- REQUIREMENT
Before answering, work out how many lines below contain the string "rock"; the reply is that number alone.

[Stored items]
________________________

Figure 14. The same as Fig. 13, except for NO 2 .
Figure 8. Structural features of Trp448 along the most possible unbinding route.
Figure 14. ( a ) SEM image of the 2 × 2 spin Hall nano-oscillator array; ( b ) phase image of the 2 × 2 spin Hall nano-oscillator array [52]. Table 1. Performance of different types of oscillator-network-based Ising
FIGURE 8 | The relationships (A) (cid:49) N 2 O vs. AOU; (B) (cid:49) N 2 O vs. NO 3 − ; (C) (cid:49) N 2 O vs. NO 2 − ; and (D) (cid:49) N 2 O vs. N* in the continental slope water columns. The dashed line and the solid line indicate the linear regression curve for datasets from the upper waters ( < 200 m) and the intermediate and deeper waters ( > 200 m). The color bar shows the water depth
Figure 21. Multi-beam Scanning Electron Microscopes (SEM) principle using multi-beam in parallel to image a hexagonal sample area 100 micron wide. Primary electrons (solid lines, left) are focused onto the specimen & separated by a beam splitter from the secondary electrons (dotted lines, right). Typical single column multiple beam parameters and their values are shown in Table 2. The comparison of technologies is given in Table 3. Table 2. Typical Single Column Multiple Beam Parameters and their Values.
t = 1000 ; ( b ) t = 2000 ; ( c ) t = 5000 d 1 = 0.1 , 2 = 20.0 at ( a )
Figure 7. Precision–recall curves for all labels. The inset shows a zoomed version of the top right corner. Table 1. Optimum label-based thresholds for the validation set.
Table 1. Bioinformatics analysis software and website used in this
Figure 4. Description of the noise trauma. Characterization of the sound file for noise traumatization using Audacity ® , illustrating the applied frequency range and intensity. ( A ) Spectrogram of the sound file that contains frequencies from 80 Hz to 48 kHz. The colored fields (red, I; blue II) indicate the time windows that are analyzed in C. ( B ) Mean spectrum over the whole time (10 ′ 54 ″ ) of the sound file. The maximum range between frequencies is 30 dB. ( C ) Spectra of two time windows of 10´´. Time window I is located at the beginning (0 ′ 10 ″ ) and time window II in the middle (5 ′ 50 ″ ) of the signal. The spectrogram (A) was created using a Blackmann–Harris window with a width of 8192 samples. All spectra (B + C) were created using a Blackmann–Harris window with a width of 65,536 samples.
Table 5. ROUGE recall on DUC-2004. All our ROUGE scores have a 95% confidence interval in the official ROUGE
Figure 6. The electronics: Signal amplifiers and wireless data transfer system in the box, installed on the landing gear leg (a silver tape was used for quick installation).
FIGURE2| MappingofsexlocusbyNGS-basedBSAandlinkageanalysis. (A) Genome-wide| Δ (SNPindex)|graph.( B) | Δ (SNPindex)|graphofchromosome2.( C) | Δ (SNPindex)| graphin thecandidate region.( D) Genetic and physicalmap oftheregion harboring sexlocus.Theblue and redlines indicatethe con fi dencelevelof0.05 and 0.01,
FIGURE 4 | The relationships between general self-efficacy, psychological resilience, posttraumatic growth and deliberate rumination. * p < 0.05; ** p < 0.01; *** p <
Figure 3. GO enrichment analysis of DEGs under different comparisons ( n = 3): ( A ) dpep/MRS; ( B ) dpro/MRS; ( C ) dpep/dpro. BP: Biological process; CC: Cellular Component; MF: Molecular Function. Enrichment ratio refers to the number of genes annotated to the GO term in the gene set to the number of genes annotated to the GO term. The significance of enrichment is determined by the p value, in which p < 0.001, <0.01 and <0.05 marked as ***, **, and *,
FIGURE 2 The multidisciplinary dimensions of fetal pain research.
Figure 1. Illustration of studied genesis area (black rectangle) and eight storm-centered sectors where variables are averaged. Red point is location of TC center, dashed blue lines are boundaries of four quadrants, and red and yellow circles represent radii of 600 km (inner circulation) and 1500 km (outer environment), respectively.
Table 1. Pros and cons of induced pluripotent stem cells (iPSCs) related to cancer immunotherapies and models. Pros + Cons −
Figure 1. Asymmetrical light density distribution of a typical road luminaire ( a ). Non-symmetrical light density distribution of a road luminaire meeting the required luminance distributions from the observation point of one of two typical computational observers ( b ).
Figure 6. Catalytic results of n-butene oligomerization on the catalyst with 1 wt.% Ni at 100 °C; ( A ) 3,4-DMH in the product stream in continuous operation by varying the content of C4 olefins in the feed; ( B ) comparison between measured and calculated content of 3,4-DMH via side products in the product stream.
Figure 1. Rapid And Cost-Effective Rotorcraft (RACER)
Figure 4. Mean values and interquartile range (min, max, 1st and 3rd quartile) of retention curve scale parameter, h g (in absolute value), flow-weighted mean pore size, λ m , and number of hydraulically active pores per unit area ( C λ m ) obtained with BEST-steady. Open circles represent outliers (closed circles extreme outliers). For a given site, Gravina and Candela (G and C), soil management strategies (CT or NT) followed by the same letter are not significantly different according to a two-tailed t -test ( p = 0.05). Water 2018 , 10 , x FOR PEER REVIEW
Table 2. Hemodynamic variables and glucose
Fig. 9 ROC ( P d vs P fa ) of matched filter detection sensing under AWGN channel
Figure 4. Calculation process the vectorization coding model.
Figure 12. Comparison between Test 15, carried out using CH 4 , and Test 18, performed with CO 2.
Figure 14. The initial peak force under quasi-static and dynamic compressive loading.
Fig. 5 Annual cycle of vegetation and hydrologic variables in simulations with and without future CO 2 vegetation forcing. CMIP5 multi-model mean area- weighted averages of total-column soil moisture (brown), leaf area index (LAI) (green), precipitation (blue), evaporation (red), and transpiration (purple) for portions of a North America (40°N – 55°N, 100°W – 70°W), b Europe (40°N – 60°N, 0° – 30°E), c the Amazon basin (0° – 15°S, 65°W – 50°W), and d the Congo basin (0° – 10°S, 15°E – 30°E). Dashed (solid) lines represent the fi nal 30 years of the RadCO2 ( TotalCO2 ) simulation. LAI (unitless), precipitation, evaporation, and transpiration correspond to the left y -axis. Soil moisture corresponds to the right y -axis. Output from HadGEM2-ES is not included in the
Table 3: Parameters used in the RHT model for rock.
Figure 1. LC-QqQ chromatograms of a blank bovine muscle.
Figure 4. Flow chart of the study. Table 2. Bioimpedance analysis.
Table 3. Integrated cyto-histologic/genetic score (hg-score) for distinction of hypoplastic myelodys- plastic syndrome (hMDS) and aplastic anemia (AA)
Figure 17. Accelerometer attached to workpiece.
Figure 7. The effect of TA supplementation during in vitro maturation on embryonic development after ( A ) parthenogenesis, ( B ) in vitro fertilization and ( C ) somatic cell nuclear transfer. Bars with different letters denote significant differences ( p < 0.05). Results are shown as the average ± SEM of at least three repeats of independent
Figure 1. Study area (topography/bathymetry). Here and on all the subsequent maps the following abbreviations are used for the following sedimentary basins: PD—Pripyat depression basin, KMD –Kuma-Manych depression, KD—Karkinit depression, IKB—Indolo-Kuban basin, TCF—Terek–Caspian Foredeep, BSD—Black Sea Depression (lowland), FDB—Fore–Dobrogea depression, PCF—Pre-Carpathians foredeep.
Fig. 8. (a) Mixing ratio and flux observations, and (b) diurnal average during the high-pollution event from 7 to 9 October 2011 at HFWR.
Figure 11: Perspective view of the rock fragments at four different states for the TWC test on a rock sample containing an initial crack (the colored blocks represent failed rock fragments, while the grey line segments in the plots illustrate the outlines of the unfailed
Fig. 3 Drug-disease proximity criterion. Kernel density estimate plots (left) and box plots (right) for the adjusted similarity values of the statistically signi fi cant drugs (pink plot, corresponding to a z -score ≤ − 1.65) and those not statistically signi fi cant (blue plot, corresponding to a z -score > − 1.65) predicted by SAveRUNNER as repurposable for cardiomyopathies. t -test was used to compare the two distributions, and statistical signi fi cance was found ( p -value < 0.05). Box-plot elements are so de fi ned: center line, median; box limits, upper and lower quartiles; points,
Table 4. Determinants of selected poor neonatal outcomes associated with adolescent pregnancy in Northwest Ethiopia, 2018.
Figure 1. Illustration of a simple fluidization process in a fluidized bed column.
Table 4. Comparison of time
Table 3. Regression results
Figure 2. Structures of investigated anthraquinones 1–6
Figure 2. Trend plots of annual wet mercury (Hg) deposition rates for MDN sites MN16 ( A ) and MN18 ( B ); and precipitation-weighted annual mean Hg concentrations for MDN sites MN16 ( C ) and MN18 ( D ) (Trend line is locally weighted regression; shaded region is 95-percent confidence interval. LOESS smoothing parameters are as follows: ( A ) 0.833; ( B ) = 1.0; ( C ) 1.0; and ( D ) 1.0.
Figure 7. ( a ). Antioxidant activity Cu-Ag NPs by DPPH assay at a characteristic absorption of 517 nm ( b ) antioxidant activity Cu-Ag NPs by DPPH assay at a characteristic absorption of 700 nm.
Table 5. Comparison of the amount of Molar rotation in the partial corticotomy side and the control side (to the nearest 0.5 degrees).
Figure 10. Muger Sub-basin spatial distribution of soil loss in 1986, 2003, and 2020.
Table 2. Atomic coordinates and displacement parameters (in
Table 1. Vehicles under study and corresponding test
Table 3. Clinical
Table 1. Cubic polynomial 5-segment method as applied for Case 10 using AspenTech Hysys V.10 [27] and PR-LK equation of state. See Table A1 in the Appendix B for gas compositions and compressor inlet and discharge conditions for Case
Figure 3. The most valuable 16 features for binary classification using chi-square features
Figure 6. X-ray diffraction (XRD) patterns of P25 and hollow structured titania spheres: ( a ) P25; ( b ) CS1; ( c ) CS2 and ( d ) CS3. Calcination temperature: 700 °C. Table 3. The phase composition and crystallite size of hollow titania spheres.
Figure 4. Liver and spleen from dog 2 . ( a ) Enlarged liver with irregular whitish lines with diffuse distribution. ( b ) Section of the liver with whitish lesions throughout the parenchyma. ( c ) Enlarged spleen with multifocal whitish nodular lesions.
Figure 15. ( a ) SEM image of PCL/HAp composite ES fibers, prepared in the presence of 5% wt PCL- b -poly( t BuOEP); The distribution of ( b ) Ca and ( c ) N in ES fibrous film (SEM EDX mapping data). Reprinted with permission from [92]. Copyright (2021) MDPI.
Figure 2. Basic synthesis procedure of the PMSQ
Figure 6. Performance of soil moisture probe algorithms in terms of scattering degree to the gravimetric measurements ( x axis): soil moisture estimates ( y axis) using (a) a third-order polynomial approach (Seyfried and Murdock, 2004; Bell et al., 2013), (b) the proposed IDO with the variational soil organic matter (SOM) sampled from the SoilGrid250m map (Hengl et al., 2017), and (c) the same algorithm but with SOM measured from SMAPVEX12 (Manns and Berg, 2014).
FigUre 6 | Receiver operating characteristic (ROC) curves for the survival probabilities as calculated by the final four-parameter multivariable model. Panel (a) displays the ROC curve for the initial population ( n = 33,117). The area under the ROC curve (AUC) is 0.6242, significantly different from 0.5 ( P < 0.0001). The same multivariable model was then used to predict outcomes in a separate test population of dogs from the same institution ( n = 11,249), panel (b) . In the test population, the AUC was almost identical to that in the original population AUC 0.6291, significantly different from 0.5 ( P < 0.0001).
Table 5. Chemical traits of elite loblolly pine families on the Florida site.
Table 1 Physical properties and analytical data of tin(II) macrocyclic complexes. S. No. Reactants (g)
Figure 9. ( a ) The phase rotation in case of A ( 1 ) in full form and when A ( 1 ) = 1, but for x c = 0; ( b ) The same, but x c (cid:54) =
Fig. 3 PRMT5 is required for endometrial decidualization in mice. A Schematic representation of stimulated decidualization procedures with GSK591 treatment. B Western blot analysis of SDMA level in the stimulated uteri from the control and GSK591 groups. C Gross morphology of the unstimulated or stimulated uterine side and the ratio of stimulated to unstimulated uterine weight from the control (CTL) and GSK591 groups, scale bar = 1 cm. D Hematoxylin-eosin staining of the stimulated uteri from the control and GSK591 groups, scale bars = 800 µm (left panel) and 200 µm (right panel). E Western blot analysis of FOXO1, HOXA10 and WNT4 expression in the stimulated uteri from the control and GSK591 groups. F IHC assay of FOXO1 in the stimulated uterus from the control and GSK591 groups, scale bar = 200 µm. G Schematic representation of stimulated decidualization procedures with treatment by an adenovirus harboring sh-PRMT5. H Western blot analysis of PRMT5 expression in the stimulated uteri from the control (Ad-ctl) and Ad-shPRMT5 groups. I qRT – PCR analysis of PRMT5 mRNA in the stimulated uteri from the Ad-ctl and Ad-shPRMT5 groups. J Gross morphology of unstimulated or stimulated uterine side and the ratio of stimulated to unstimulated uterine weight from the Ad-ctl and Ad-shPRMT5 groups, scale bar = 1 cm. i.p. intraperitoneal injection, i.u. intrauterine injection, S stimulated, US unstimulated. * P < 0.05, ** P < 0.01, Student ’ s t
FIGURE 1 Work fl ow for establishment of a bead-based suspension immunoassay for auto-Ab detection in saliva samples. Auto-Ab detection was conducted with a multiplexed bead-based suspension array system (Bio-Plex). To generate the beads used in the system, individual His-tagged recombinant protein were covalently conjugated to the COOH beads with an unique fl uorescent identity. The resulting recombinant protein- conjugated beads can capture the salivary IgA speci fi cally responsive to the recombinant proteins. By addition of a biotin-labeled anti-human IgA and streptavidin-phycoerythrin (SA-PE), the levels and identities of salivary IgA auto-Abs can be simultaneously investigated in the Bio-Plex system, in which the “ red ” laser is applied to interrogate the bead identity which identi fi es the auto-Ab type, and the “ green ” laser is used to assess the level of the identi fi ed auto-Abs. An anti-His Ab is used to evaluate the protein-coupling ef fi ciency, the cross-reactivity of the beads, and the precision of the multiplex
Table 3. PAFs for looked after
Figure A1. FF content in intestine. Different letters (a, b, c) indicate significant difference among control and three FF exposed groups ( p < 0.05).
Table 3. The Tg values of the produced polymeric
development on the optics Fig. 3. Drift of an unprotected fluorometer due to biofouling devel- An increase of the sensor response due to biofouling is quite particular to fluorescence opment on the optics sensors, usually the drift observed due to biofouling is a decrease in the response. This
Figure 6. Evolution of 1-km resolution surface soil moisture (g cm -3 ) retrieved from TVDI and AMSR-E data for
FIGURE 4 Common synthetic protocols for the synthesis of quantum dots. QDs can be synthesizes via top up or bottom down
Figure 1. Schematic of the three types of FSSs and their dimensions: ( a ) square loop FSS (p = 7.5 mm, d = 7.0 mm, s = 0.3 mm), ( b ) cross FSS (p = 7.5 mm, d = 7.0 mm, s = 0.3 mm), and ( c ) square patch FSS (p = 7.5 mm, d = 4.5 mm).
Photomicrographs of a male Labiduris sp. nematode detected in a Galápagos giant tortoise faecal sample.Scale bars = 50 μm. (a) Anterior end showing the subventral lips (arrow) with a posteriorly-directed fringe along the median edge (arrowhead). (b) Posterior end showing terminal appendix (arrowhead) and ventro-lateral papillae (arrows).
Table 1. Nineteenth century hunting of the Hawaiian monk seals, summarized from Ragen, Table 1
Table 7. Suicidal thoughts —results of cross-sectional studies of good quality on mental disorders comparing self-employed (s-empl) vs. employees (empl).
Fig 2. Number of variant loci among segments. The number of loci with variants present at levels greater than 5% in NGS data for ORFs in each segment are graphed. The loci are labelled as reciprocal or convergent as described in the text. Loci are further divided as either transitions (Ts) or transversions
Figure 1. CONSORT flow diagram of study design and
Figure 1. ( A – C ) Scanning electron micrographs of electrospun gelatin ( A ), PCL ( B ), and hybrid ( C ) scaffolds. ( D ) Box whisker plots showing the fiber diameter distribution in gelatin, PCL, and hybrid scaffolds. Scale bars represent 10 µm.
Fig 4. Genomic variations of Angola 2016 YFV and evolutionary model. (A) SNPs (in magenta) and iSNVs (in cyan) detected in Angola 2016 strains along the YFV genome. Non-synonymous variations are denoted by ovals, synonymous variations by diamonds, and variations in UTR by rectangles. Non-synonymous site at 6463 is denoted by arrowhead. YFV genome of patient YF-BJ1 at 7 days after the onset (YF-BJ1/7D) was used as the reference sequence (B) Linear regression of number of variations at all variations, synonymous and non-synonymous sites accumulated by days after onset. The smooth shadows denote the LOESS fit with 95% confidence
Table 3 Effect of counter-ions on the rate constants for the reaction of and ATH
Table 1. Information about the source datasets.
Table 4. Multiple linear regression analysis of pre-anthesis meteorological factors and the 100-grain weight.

________________________

- REPLY
2